Julius rolled over and sat up, squinting against the bright ray of sunlight she’d sent stabbing across her ultra-fashionable, ultra-expensive apartment. “Good morning to you, too,” he said, furtively rubbing his injured knee, which was still throbbing.
“Try afternoon,” Jessica snapped. “Honestly, Julius, it’s nearly five. Is this when you got up at home?” She turned with a huff, walking over to the marble breakfast bar that separated her immaculately white kitchen from the other immaculately white parts of her apartment’s open floorplan. “No wonder Mother kicked you out.”
Mother had kicked him out for a whole host of reasons, but Julius didn’t feel like giving his sister any more ammunition, so he spent the energy he would have used explaining himself on standing up instead. “Where’s your bathroom?”
She stabbed one perfectly manicured nail at the hall, and he shuffled as directed, though it still took him three tries before he found the right door. The others led into beautifully furnished bedrooms, none of which looked to be in use.

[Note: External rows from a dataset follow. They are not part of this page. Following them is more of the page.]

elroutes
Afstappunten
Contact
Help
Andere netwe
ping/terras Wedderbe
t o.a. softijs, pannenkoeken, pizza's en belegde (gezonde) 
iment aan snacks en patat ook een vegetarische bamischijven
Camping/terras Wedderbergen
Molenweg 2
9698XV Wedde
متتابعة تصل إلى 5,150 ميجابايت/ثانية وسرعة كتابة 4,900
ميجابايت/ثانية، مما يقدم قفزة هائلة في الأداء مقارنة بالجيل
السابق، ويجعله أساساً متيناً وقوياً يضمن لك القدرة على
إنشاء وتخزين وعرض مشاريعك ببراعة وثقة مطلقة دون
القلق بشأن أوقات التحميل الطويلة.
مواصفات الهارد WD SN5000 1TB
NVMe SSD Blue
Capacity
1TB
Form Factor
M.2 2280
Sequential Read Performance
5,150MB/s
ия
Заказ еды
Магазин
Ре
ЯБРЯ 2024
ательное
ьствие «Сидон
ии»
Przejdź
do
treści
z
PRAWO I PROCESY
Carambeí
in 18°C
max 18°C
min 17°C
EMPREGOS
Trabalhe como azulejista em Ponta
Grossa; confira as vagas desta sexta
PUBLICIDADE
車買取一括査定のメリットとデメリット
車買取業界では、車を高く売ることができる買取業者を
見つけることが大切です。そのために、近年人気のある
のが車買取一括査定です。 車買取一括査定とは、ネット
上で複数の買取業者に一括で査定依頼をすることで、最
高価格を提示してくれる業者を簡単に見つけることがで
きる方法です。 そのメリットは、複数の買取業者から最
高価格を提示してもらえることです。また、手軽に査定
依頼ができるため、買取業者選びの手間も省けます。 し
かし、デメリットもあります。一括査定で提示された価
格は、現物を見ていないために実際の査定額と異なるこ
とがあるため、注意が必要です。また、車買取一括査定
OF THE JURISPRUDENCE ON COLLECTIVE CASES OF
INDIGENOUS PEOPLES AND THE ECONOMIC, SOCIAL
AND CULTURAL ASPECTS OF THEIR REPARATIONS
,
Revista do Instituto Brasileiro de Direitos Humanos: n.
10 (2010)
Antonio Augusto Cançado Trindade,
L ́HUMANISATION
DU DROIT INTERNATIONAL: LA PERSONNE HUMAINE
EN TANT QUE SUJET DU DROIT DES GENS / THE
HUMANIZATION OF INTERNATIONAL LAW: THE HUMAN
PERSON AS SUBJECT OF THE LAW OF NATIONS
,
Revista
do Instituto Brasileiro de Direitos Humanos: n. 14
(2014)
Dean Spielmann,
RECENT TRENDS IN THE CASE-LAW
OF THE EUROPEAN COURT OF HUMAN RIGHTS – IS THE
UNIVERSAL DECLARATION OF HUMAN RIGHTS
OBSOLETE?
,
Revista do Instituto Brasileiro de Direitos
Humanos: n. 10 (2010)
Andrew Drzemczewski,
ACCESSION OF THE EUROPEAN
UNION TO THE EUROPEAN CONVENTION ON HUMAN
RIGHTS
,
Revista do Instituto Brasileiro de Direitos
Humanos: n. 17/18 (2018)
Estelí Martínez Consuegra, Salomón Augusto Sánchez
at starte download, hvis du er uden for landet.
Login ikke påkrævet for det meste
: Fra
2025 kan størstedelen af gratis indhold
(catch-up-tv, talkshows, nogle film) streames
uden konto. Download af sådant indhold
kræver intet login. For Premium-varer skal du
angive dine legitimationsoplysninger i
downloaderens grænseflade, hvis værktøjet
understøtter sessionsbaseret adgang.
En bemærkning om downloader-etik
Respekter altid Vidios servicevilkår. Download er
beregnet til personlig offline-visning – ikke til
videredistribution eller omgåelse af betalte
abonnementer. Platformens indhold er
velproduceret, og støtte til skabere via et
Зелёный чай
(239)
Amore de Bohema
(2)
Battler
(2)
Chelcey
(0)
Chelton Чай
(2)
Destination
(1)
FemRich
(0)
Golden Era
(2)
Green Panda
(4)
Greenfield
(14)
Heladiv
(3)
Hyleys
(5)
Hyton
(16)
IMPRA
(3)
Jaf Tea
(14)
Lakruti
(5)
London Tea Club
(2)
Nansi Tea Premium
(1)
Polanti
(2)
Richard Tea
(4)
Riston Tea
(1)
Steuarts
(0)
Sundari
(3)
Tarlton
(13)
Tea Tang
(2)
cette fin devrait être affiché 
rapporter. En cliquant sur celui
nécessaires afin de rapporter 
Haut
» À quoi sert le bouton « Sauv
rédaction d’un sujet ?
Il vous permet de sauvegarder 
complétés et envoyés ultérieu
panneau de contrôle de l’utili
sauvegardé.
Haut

Julius sighed. Two guest bedrooms, and she’d still made him sleep on the couch. But then, Jessica had always been very conscious of where she stood in the pecking order, which was usually directly on top of Julius’s head. The only reason she’d let him sleep here at all was because he was her brother, and the consequences for not helping family were dire. In any case, it wasn’t like he was in a position to complain. When you found yourself shoved off a private plane into a strange airport at dawn with nothing but the clothes on your back, you took what you could get.
He found the bathroom and showered as fast as he could only to get right back into the same faded T-shirt and jeans he’d slept in, because what else was there to wear? He didn’t even have a toothbrush, and he wasn’t about to risk Jessica’s wrath by using hers. In the end, he had to settle for mostly clean, raking his shaggy black hair into some semblance of order with his fingers and wishing he’d had a chance to get it trimmed before his life had gone down the drain. Of course, if he’d had any advanced warning of last night’s personal armageddon, he wouldn’t have wasted it on a haircut.